After checking all these boxes let's go to the step by step of reproducing colorfull bacteria and dyeing with them.

1. Get your bacteria

For our experiment we used the Serratia Marcescens, aka, SM. This bacteria is known for it's pink/red color and also for being PH sensitive. In acid enviroment the color goes towards pink and in more alcaline, red, orange and even yellow. Our goal in the experiment is to reproduce the bacteria in different mediums as well as growing them in a petri dish with a Silk cloth folded, making a co-desgin dye with the bacteria.

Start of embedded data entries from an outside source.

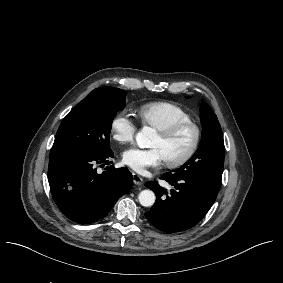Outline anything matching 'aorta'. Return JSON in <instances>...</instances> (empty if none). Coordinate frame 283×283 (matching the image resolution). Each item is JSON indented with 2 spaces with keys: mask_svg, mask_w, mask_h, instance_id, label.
Wrapping results in <instances>:
<instances>
[{
  "mask_svg": "<svg viewBox=\"0 0 283 283\" xmlns=\"http://www.w3.org/2000/svg\"><path fill=\"white\" fill-rule=\"evenodd\" d=\"M155 136V130L150 127H143L136 134V142L140 148L151 147L152 139ZM138 200L144 207H151L154 205L156 196L152 190L146 189L139 193Z\"/></svg>",
  "mask_w": 283,
  "mask_h": 283,
  "instance_id": "1",
  "label": "aorta"
}]
</instances>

Serratia Marcescens Serratia Marcescens is also art

2. Prepare Bacteria Lunch

We prepared 5 different types of food/medium to grow them: * LB BROTH (LB) | liquid form | 20g - 1L * NUTRIENT AGAR (NA) | gel form | 28g - 1L * PLATE COUNT AGAR (PCA) | gel form | 23g - 1L * WATER WITH PEANUT BUTTER (WP) | liquid form | 1/2 tea spoon for ~375ml * VEGGIE AGAR (VA) | gel form | 62,2g - 1L

medium

First step is to weight the precise amount of each food for amount of water in the bottles, mixed them inside, label the bottles and bring to sterilize.

3. Sterilize everything

  • PETRI DISH WITH FABRIC : Get the petri dishes you are going to work with, place the textile inside. We used a silk chiffon fabric and folded in different ways. Outside of the glass place some Autoclave tape and bring them inside a pressure cooker with water. Put the heat on, when the steam starts to come out, you count 15 minutes before turning off the heat. Before opening the pan, be careful to let all the pressure go out, after check if the stripes of the tape are black, which means that the right temperature x pressure was achieved. silk-medium

  • FOOD/MEDIUM BOTTLES : Repeat the same process with the food/medium bottles, just make sure not to completely close them, as some explosion might occur.

4. Sterilized bubble

To work on a safe and sterile evironment, we put etanol on the table with a camping gas fire in the middle, this creates a sterile bubble that won't allow bacteria contamination.

Cecilia's italian hands say everything

5. Plating

Get the bottles of medium from the cooker and poor them into the petri dishes (plastic little ones). To do so, make sure to be always inside the sterile bubble gas, don't talk or walk, or in my case even HOLD YOUR BREATH!

fabricademy girls doing some serious plating

6. Inoculating

After the gel medium has cooled down, it's time to transfer the existing bacterias in the new food dishes, in a process called Inoculation.

  • Get an inoculation loop, place it in the fire until it get red
  • Cool down the loop in a little corner of the bacteria dish
  • Gently scrape the bacteria on the existing plate
  • Scrape out the bacteria on the new plate
  • Add the label with the infos: bacteria name | medium | date | name - ex: SM NA 17.10 BEA
  • Close the dish with the amaaaazing Prafilm tape
  • Put them in sauna/fridge (26°) and wait a few days

inoculated

7. Checiking the results

Each food gave a different result with more or less bacteria growing, NA was the best one and VA the worst. bacteria-petri

bacteria-patternnice pattern from Pauline's bacteria dish

For the silk fabric in the big glass dish, put back in the pressure cooker, add a new autoclave tape and proceed with the same sterilizing process as before. After this all your bacterias are dead :( but you have a GORGEOUS bacteria dyed cloth. bacteria-dye-fabric

8. Harvesting the bacteria color (aka killing your babies)

Grab some lab glass tubes, very thin ones, that can easily fold when heated up. Then do a L shape tip.

Then add etanol to your bacteria dishes and gently scrape the surface. The colorant will come out with the etanol and you can save that for using either as a dye bath or as a ink.